§ Page extract
Emerson released a survey showing that Donald Trump would beat Joe Biden in a potential 2024 presidential rematch.
The results of the survey show that Trump leads Biden by three points, with 44 percent of respondents supporting him compared to 41 percent for Biden. There are still some areas where the two candidates can improve, with 10 percent of the respondents stating that they would support another candidate, and four percent undecided.
In the past couple of months, Trump's polling has improved. In November, Emerson had given Biden a four-point lead over Trump, with the former at 45 percent and the latter at 41 percent.
2024 Hypothetical Match-ups@JoeBiden 41%@realDonaldTrump 44%
Someone else 10%
4% undecided@JoeBiden 40%@RonDeSantisFL 39%
Someone else 13%
— Emerson College Polling (@EmersonPolling) January 24, 2023
A survey conducted on Tuesday revealed that 43 percent of Americans consider the economy to be the country's most important issue. Healthcare was next at 13 percent.
The sentiment of Americans regarding the economy was also a factor in the presidential race between Biden and Trump, as the latter led the former by four points in a Harvard-Harris poll released on Friday. The survey revealed that most Americans are pessimistic about the country's economic situation, with 53 percent stating that it is getting worse, and four in five expecting the country to go into a recession next year.

§ To do
- A) Extract the passage of the poll article from "The sentiment of" to "recession next year.".
- B) Answer these questions using the poll article.
(i) What percent of respondents in the Emerson survey said they would support another candidate?
(ii) What percentage did Emerson give Biden in November?
(iii) According to the survey conducted on Tuesday, what percent of Americans consider the economy the country's most important issue?
The rows have no connection to the poll article.

§ Material supplied

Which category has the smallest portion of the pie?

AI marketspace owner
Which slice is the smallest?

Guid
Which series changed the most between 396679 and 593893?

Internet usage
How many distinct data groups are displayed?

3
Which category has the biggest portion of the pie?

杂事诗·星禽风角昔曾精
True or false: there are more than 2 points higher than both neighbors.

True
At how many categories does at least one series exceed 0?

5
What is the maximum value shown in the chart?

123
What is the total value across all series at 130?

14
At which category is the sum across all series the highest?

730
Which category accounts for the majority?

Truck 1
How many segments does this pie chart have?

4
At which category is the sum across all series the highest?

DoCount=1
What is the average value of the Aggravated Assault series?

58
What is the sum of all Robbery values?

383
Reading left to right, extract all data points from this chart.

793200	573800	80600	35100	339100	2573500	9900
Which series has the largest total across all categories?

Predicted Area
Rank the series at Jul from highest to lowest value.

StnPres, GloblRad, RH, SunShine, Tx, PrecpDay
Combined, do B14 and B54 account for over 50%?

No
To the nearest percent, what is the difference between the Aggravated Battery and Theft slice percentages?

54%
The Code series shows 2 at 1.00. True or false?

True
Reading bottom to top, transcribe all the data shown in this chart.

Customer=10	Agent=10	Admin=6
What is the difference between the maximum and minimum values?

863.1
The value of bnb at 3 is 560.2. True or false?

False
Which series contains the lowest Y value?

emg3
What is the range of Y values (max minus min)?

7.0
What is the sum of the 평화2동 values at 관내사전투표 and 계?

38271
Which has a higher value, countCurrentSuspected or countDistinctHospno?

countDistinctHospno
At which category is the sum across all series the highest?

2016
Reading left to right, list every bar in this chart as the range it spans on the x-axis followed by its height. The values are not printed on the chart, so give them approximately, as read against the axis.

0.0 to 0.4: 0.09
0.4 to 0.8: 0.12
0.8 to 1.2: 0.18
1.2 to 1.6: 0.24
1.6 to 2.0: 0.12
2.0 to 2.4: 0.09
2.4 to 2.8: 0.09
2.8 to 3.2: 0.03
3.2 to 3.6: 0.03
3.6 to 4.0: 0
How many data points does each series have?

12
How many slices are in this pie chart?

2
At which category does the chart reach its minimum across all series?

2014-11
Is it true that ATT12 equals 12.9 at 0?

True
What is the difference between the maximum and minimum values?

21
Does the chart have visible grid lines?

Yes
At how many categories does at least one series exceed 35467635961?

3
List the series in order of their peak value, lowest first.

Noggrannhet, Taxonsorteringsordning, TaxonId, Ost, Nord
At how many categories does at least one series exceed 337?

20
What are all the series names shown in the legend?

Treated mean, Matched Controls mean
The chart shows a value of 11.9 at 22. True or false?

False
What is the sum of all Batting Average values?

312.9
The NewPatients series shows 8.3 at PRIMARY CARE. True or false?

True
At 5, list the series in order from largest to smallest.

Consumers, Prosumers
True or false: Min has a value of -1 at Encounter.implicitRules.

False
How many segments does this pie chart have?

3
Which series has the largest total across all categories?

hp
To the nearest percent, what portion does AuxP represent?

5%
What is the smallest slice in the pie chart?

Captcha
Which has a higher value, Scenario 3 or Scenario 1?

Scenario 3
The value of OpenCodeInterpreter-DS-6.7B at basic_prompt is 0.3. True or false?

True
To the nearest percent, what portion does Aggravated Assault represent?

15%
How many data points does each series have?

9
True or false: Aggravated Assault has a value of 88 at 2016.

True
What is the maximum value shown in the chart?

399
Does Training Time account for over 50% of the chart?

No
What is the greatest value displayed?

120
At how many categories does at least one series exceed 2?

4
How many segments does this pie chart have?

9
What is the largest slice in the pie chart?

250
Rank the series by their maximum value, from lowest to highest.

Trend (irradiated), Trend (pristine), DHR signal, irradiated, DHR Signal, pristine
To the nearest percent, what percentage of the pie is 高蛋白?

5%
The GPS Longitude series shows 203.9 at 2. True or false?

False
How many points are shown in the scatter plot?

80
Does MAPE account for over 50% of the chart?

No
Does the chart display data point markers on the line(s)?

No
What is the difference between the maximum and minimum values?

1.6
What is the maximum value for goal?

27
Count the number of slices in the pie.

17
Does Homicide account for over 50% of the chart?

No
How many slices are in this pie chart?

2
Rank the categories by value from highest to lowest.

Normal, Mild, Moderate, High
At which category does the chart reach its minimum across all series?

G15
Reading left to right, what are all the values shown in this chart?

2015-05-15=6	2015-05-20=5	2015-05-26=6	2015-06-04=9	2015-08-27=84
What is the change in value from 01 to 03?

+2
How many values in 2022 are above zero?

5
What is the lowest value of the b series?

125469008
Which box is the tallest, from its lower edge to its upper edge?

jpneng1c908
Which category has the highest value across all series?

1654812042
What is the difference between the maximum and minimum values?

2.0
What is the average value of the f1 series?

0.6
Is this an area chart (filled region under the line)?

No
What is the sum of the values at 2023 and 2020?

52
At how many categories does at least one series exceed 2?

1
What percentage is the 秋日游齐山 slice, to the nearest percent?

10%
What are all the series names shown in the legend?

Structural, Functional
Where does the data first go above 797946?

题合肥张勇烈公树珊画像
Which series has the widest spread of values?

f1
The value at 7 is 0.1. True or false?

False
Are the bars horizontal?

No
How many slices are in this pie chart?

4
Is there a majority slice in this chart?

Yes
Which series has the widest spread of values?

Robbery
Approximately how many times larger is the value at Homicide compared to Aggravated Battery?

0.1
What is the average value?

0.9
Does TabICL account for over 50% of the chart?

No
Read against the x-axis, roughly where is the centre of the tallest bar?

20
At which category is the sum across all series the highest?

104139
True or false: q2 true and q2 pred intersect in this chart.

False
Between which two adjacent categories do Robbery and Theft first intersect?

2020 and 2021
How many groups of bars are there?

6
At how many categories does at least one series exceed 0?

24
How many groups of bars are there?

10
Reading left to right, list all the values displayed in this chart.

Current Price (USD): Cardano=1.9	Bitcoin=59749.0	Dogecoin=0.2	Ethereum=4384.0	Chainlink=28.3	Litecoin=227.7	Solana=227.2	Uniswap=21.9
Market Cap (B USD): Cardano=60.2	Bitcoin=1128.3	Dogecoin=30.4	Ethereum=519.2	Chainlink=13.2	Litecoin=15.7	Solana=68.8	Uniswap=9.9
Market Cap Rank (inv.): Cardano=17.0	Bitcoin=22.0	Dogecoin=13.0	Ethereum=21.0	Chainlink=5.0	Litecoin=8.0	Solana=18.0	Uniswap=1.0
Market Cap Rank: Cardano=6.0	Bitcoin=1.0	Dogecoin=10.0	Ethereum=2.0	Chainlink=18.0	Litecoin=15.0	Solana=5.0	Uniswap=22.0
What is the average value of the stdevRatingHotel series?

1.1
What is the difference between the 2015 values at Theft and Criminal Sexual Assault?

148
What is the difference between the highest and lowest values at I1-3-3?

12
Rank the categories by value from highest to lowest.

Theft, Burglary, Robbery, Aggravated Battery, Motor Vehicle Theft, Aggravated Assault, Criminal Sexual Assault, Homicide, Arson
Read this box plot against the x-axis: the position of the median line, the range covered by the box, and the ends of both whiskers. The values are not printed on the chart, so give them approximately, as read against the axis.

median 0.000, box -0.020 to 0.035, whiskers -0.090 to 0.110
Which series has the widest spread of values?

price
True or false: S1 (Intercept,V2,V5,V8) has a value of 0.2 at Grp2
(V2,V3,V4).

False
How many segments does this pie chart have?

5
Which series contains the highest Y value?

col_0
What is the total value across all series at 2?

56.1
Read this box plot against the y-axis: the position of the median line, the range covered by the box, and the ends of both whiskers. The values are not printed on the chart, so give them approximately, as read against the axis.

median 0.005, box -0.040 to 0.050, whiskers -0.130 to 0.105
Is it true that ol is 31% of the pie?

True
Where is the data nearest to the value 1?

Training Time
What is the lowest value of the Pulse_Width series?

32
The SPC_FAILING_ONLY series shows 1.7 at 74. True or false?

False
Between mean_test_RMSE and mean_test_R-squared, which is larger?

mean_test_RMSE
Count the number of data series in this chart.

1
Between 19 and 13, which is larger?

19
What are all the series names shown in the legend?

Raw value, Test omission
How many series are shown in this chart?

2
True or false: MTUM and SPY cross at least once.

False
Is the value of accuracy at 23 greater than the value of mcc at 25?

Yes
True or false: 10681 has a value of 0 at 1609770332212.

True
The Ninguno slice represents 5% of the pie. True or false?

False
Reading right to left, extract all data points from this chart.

§ Solutions
- A)
The sentiment of Americans regarding the economy was also a factor in the presidential race between Biden and Trump, as the latter led the former by four points in a Harvard-Harris poll released on Friday. The survey revealed that most Americans are pessimistic about the country's economic situation, with 53 percent stating that it is getting worse, and four in five expecting the country to go into a recession next year.

- B)
(i) 10 percent
(ii) 45 percent
(iii) 43 percent